Gli eventi sembrano confermare nell’immediato, attraverso la moltiplicazione dei conflitti etnici e religiosi, l’efficacia di questa strategia. Ma dimostrano dunque la tesi del conflitto culturale “naturale”? Ho espresso forti riserve su questo argomento. Le affermazioni violente di “specificità” sono raramente il prodotto spontaneo dei popoli coinvolti. Sono quasi sempre formulate da minoranze al potere o aspiranti alla leadership. È anche chiaro che le classi dirigenti rese più fragili dall’evoluzione globale del sistema sono quelle che ricorrono più frequentemente a queste strategie culturaliste o etniche. È il caso dei paesi dell’Europa orientale, colpiti da un cataclisma di proporzioni non comuni. Ma è anche il caso del mondo islamico e dell’Africa subsahariana, anch’essi cancellati dalla lista dei produttori industriali competitivi e quindi marginalizzati nel sistema mondiale. Questi nazionalismi negativi sono del tutto funzionali alla gestione capitalistica della crisi. Né la politica estera e l’intelligence degli Stati Uniti, di cui Huntington è un funzionario, hanno mancato di utilizzare la “differenza” e l'”incompatibilità culturale” contro i movimenti popolari che hanno opposto resistenza (nell’ambito sbiadito dei compromessi del dopoguerra) all’espansione del capitale. L’assistenza fornita a personaggi come, ad esempio, Savimbi in Angola, Hekmatyar in Afghanistan e Tudjman in Jugoslavia, mostra che i più spaventosi casi di “conflitto culturale” oggi possono essere visti come un po’ meno che “naturali”. Le culture locali, nella loro specificità e nelle loro relazioni con il sistema mondiale e la cultura capitalista dominante, sono considerate di per sé insufficienti per la deduzione di una teoria generale, come supporrebbe il culturalismo. Le vere chiavi capaci di spiegare le differenze tra le regioni del mondo si trovano al di fuori del campo della cultura.
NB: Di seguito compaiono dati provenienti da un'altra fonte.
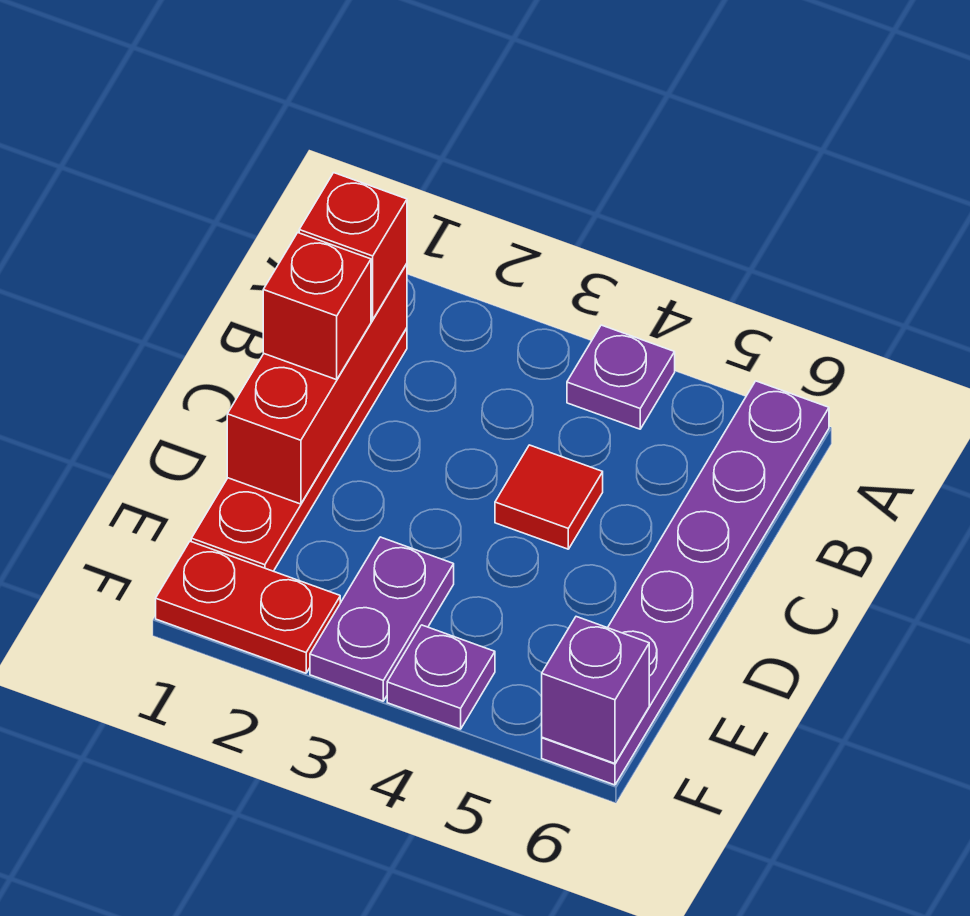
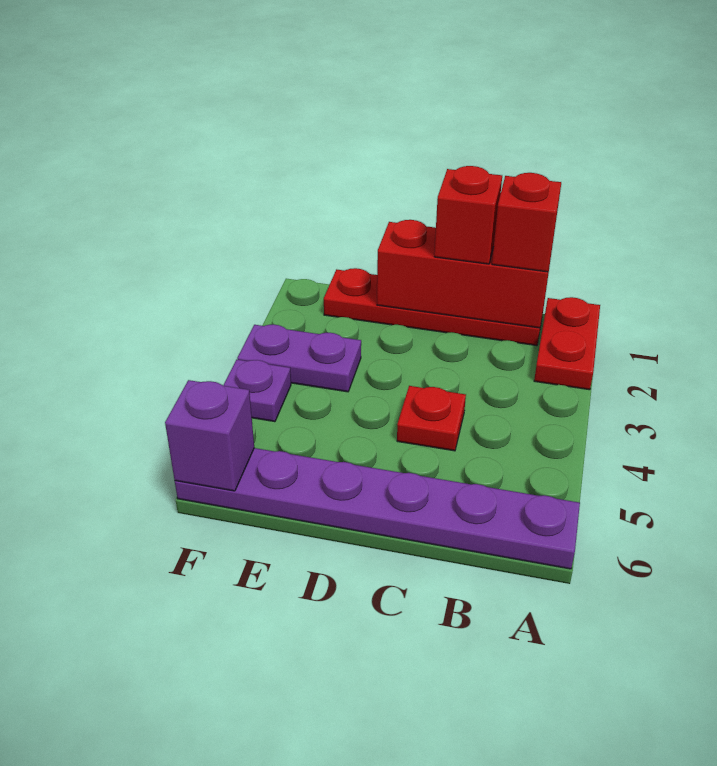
purple plate A4 level 1 -> none
red tile C4 level 1 -> red plate C4 level 1
red plate F1:F2 level 1 -> red plate A1:A2 level 1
Non esiste uno scontro sistematico di culture: ci sono conflitti che sono fondamentalmente di un’altra natura, alcuni dei quali tuttavia includono un aspetto culturale. Per definire una strategia di lotta popolare, quindi, dobbiamo partire dall’analisi delle contraddizioni del capitalismo e delle forme che esse assumono nel particolare periodo storico che stiamo vivendo.